— Дал бы ему по сопатке! — не выдержала мать.
— На базаре позориться не хотел. Мало что брешет дурак! А за кулаки в ментовку попасть не хотел. Зато он как спятил. Изводит, и все тут. Мне самому с ним связываться нельзя. Да и товар без присмотра не оставишь. Но дергаться начал. Нервы не железные. И спросил его, мол, чего тебе из- под меня надо? Чья жопа тебя выпердела, чего докапываешься? Не лезь, не выводи из себя, чтоб потом выть не пришлось. А тот чмо еще злей брехать стал. Ну я не стерпел. Схватил его за черепушку и об прилавок стукнул. Он затих. Свалился у ног и отдыхал почти до вечера. Под прилавком прохладно, и мухи не допекают, не грызут. Он и заснул. Я уже последнюю масленку продал, когда тот гнус очухался и стал требовать магарыч. Сказал, что он бывший муж Натальи. Я и ответил, мол, претензий к нему не имею. Он аж зашелся и как завопит: «Козел рогатый! Семью у меня умыкнул вместе с избой! Пришел на все готовое и в мудях не чешешь, а я как последний барбос на свалке приморился! За что? Чем ты лучше, харя твоя корявая?! Глянь на себя, страшней черта! Моего сына до икоты переполохаешь! Не смей к моим вваливаться, мурло свинячье!» — «Я пусть и не красавец, но меня там ждут и любят, — говорю. — А тебя вытрехнули и забыли имя. Будешь много вонять, заткну тебе пасть. И без крутых сам ребра посчитаю. Но после меня из больницы до конца дней своих не выскочишь! Я жалеть не умею. Прямо под прилавком и урою, чтоб долго не возиться».
Герасим засмеялся.
— Он быстро сбавил тон. И, видя, что я собираюсь уходить, стал просить на бутылку. Мол, так и быть, уступаю, но ты мне за это гони поллитровку. Конечно не дал. Зачем приваживать алкаша? Потом не отвяжется. Как дерьмо на лапти липнуть станет.
— То верно сообразил. Не дал — враз отшил. Так оно лучше. Единое не уразумею, как случилось, что чужое дите и тебя удалось? Даже говорит вот так же — взахлеб. И глаза, сам взгляд, и губешки твои, бегает вприскочку, пятки на заднице закручивает. До еды жадный, работать станет хорошо и много.

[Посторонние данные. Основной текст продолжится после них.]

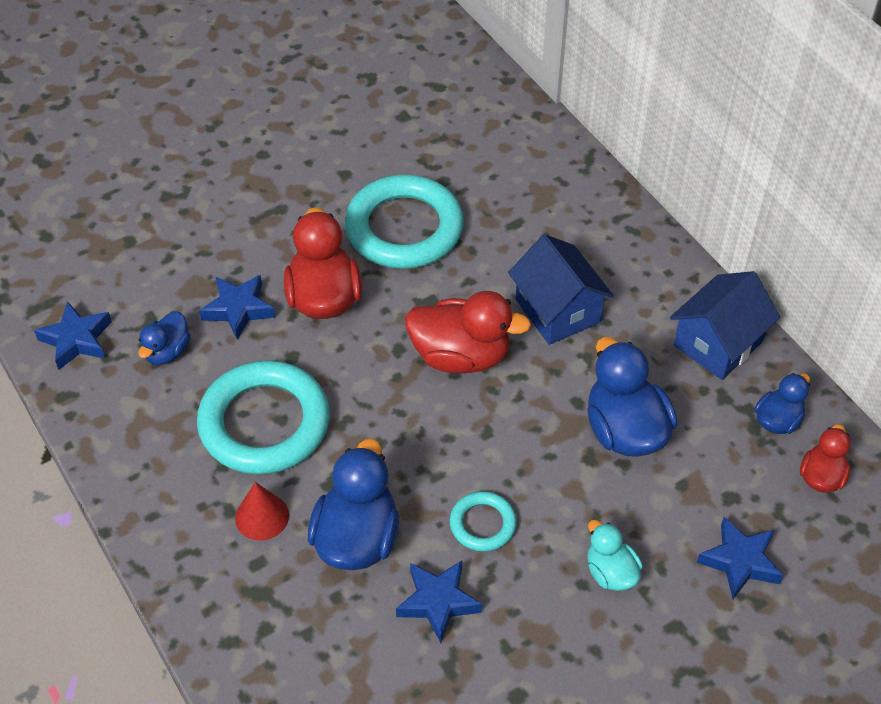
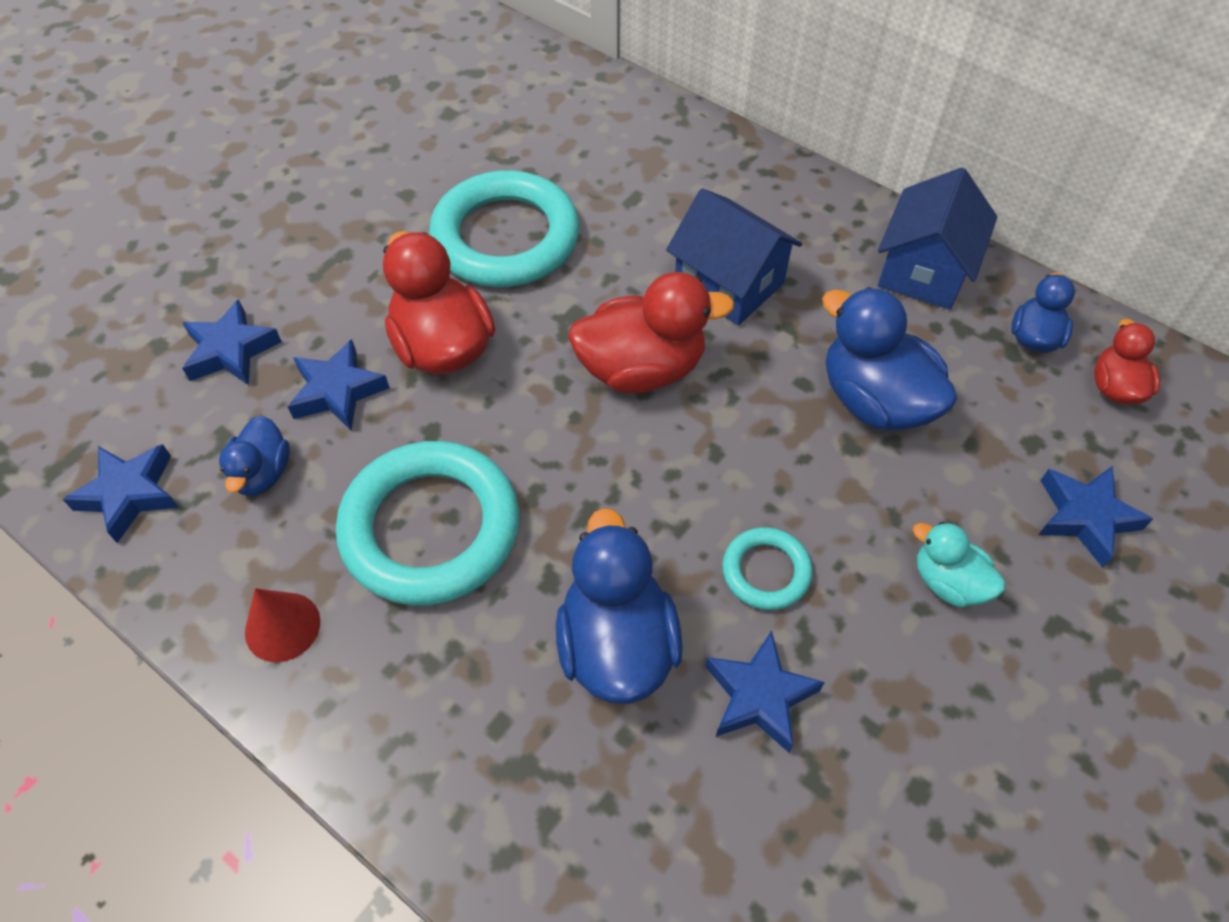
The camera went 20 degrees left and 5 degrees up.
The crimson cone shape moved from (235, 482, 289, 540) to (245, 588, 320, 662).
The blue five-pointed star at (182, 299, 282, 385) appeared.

— Мало чего умеет. В городе жил, учить придется всему самой. Мне возвращаться надо. Не обижайся. Дело свое не могу оставить. Недели через две наведаюсь к вам. Постарайся с ним сдружиться. Что с того, если не кровный, сама говоришь — моя копия. Вместо себя оставляю Борьку. Верни ему детство. Обокрал на него пацана родной отец. А и к делу принорови. Как меня когда-то. Его только осторожно, не спеша приучай. Обидчивый он. Много горя видел. Ну да ты у меня добрая, умная, сама все поймешь и разберешься во всем.
— А не тушуйся, сладим. Нешто не смогу этого обогреть? Сумею! Лишь бы твоя судьбина наладилась! — улыбнулась сыну.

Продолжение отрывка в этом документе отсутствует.